Basically, 3 types of use cases:
- data replication prod --> cloud
- rate limiting
- access control
NFS servers are generally the main concern. They involve all 3 types of use cases. Options are anything from a full redesign and rearchitecture to an incremental update to relocate them to a different network (or addressing space) that mitigates a bit the concerns.
Some incremental changes we could do for NFS this fiscal year:
- separate control plane (ssh) and data plane (NFS) interfaces and bridge data plane directly into the CloudVPS network, This might be bad because Neutron flat topology.
- relocate NFS servers "inside" the cloudgw umbrella.
- move NFS servers into cloud VMs using cinder volumes. We don't use this right now, not sure if we have enough CEPH capacity for this.
- create dedicated cloud (non-prod) vlan to host NFS. Might also work for other supporting services (replicas?)
- simply renumber NFS servers IP address into public IPv4 addresses.
raw notes from etherpad
- Wikimedia_Cloud_Services_team/EnhancementProposals/2020_Network_refresh
- Portal:Cloud_VPS/Admin/Neutron#dmz_cidr
Cloud VPS guests reach "internal" hosts like the Wiki Replicas, NFS servers, and the production MediaWiki servers via private IP addresses.
Problems:
- WMCS Cloud is inside a datacenter design that is setup for web hosting (specifically Wikipedia) not necessarily for running a cloud.
- Data must be transferred from production to cloud realm (dumps, replicas, etc)
Use Cases:
- Prevent rate-limiting for cloud clients (maybe not super important)
- Bryan things we can change this just by announcing the new IP range
- Toolforge NFS
- Dumps NFS access
- Maps/Scratch NFS
- wiki replica access
- wiki replicas contain non-public information at the table level which is redacted at the view level
- Cirrussearch replicas
- LDAP directory
- cloudmetrics servers live on physical hardware (prometheus)

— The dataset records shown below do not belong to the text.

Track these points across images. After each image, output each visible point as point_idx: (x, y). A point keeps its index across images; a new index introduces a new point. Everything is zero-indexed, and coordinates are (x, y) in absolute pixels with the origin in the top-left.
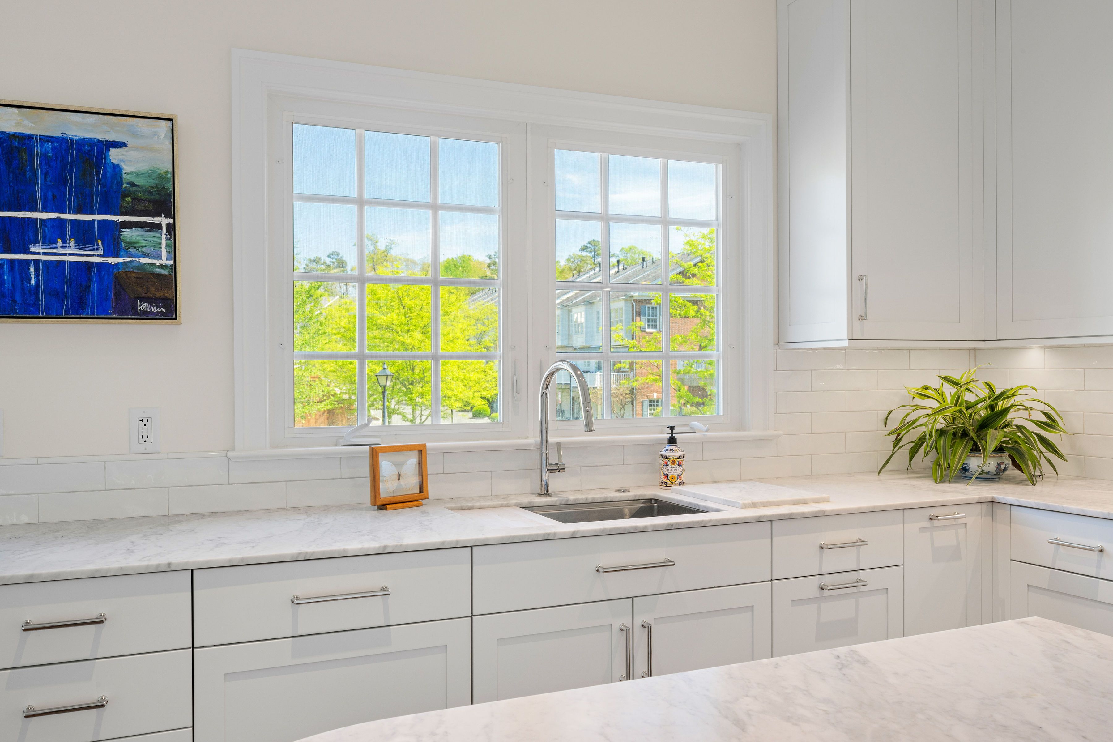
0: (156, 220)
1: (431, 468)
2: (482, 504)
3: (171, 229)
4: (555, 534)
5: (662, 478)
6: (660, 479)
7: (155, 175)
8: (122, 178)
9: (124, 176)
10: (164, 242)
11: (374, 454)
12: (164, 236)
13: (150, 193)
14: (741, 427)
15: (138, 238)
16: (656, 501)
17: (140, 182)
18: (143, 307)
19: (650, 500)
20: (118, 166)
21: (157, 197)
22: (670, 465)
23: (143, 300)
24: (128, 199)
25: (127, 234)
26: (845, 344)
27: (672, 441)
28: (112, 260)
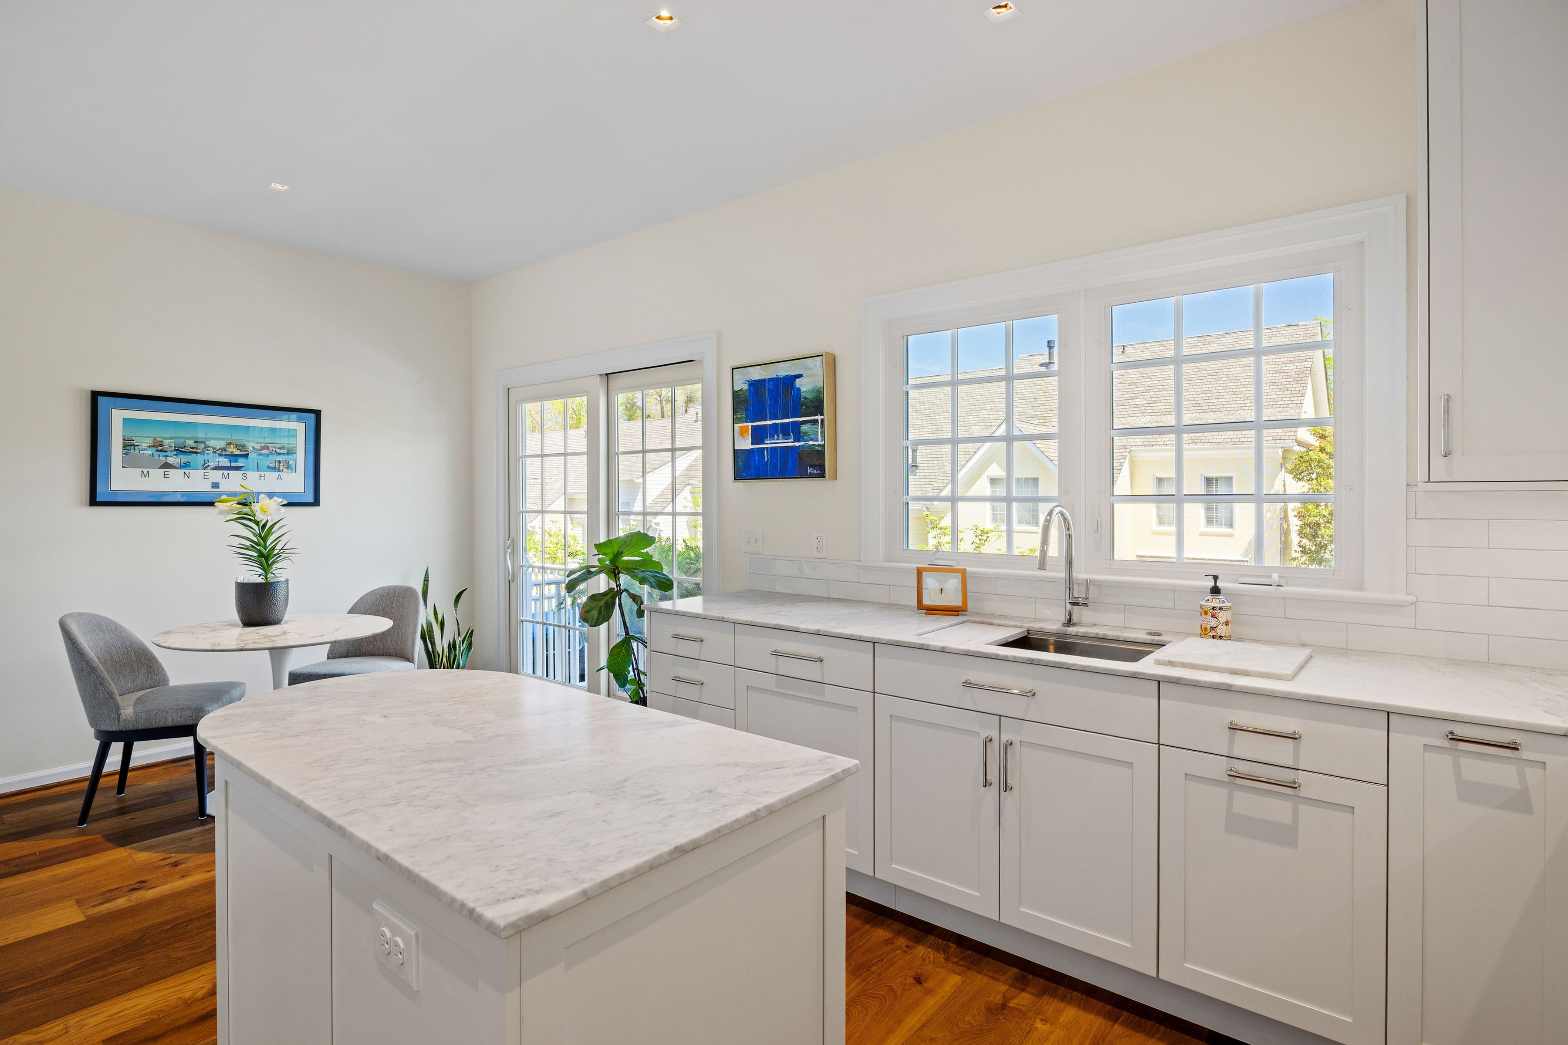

- OpenStack API access for VMs
- (needs https before we can make these truly public)
Use case types:
- data replication prod --> cloud
- rate limiting
- access control
"Solutions" Ideas:
- Create dedicated cloud VLAN
- Move all NFS servers into our internal cloudgw NAT router, preserving the NAT exception but having the hardware to live in the cloud hardware realm.

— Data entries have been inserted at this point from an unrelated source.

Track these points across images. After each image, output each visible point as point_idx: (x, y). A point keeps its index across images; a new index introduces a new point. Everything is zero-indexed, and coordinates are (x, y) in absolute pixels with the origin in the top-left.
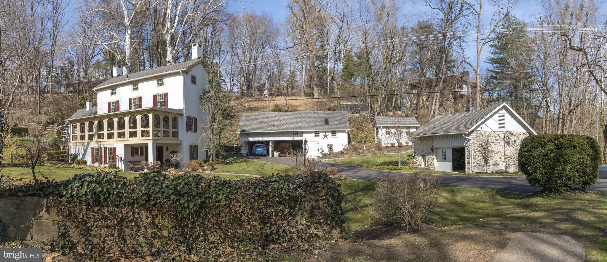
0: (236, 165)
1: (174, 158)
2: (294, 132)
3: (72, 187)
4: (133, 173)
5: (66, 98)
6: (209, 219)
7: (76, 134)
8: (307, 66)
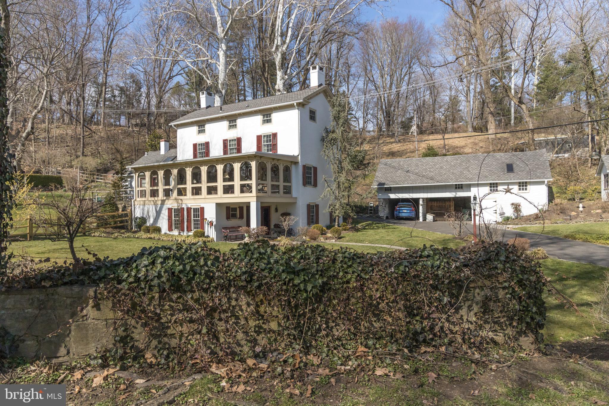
0: (371, 232)
1: (286, 223)
2: (456, 185)
3: (137, 267)
4: (229, 244)
5: (128, 134)
6: (335, 306)
7: (143, 189)
8: (476, 86)
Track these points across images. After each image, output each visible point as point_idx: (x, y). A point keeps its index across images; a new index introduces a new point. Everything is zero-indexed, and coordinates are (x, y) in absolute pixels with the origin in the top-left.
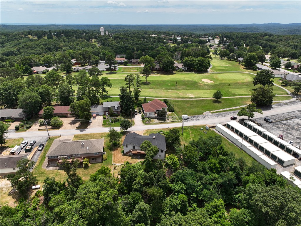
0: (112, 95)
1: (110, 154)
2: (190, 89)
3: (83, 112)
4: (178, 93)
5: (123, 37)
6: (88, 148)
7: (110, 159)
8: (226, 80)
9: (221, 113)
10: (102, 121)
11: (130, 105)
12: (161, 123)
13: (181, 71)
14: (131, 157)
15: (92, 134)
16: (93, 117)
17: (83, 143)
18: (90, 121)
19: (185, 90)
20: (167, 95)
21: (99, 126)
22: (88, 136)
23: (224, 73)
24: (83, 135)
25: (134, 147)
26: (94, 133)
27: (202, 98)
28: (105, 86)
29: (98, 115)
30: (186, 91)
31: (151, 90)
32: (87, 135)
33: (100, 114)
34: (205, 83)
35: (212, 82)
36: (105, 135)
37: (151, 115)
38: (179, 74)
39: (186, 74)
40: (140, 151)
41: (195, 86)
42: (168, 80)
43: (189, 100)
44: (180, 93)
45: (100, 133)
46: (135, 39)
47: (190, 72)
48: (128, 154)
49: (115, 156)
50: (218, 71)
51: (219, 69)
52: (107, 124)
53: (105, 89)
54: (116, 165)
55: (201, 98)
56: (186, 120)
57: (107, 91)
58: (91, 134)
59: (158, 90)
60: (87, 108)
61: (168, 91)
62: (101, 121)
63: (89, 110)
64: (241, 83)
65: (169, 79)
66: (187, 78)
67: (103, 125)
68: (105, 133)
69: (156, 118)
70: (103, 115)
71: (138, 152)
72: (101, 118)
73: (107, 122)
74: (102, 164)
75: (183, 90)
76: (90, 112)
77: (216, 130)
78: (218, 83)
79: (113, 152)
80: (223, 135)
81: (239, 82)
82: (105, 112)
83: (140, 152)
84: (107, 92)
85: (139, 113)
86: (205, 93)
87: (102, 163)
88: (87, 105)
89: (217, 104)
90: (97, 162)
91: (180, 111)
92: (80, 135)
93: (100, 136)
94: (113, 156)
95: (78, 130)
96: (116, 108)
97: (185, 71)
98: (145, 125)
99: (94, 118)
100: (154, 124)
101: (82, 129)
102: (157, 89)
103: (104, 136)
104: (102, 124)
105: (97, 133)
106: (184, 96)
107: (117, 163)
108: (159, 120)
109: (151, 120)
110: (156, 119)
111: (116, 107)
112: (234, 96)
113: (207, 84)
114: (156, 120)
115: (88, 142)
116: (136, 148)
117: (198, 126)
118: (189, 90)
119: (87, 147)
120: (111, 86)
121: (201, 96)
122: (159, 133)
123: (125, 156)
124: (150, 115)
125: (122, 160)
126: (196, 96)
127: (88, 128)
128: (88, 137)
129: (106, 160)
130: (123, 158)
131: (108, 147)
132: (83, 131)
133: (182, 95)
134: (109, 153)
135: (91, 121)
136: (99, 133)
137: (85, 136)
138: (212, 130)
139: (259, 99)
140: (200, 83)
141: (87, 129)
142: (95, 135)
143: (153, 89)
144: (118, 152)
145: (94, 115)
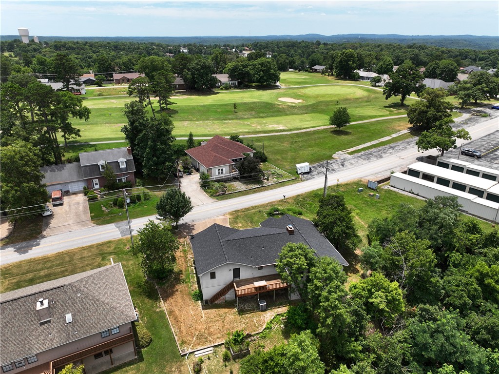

- Move all NFS servers into cloud VMs with cinder volumes
- On NFS servers (toolforge, maps, scratch) separate control (ssh) and data (NFS) plane interfaces.
- Control plane address remain in whatever network
- Data plane connection is bridged directly inside CloudVPS virtual network
- Rebuild Wikireplicas as a scrubbed representation that is SQL queryable, but possibly done in hadoop with a joint effort from the analytics team
Move NFS servers into new VLANs (hanging from cloudsw?). Bridge into private network? Escape the NAT?
- This only helps toolforge
Things we can do this fiscal year?
- Rate limiting changes
- Ask for cloud VLANs
- Public IPs for NFS
If we production service, planning needs to consider us as supported, not a problem or exception
Questions:
- Can production change the exception list?
- They are moving switch config to netbox. Automating all config. WMCS asks become snowflakes, which SRE is eliminating
- What if we used Public IP NFS servers and used a firewall? Is that progress?
- Do our existing switches have enough space to add to?
- No, and they are also in different rows.